The Eureka City Council is scheduled to enact a temporary citywide ban on commercial cultivation of medical marijuana at its next meeting, Tuesday night. The agenda item is on the consent calendar, meaning it’s not scheduled to be debated but rather simply passed. It would amend the city’s municipal code to outlaw commercial growing while still allowing qualified patients to grow their own.
According to the staff report on the item, the City is motivated time-wise by the March 1, 2016, deadline included in Assembly Bill 243, despite the fact that the bill’s author, Assemblymember Jim Wood, recently assured local jurisdictions that the date was inserted in the bill by mistake and won’t impact their ability to enact local regulations indefinitely.
Regardless, the City is aiming to enact the ban in order to give staff time to rectify a “potential legal issue” found in the existing municipal code. The problem, the report says, is that the City never got the California Coastal Commission to sign off on the weed regulations passed back in 2010.
The five-year-old City Code Chapter 158 regulates cultivation, processing and distribution of medical marijuana citywide, including within the state’s coastal zone. And since the Coastal Commission has jurisdiction over that zone, which in Eureka includes the waterfront and portions of Old Town, it must certify local regulations that apply there.
Staff is concerned that unless the City enacts a ban on all commercial cultivation, the slow wheels of state government will cause Eureka to miss that questionable March 1 deadline.
Existing regulations allow for up to four cultivation/processing and associate distribution facilities, along with two more standalone distribution sites, though an invitation-only conditional use permit is required to operate such facilities.

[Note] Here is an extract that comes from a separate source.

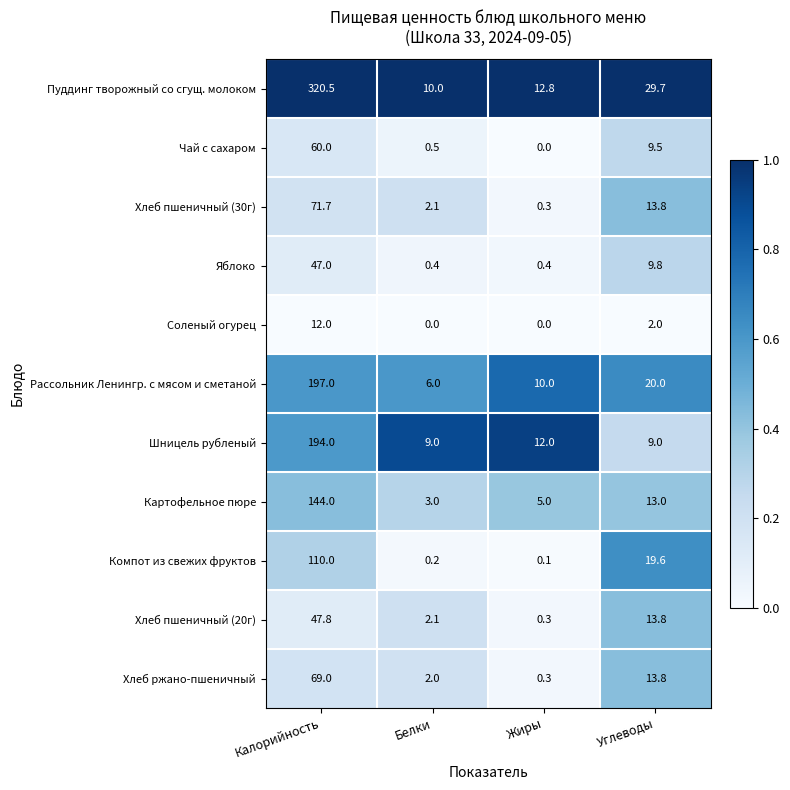

Which series has the largest total across all categories?

Пуддинг творожный со сгущ. молоком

Earlier this year a Medical Cannabis Selection Committee conducted interviews to see who the City might want to invite, but staff is now suggesting that process be put on hold.
Staff also wants to tweak the local definitions of “cultivation” and “processing” to make sure they’re in line with the new state laws taking effect in 2016.
On December 14, the Eureka Planning Commission approved some proposed changes to the city’s weed regulations for the same reason — to make them consistent with the pending state laws.
The staff report acknowledges Wood’s assurances that the March 1 date is nothing to worry about because he plans to submit an urgency ordinance erasing it come the new legislative term, but like a majority of the county Board of Supervisors, staff suggests a “better safe than sorry” approach:
“If the City were to decide not to ban cultivation now, and the urgency legislation did not pass [in the state legislature], the City would lose control over licensing of commercial cultivation of medical cannabis,” the report says.
The council meeting is scheduled to start at 6 p.m. Tuesday at City Hall.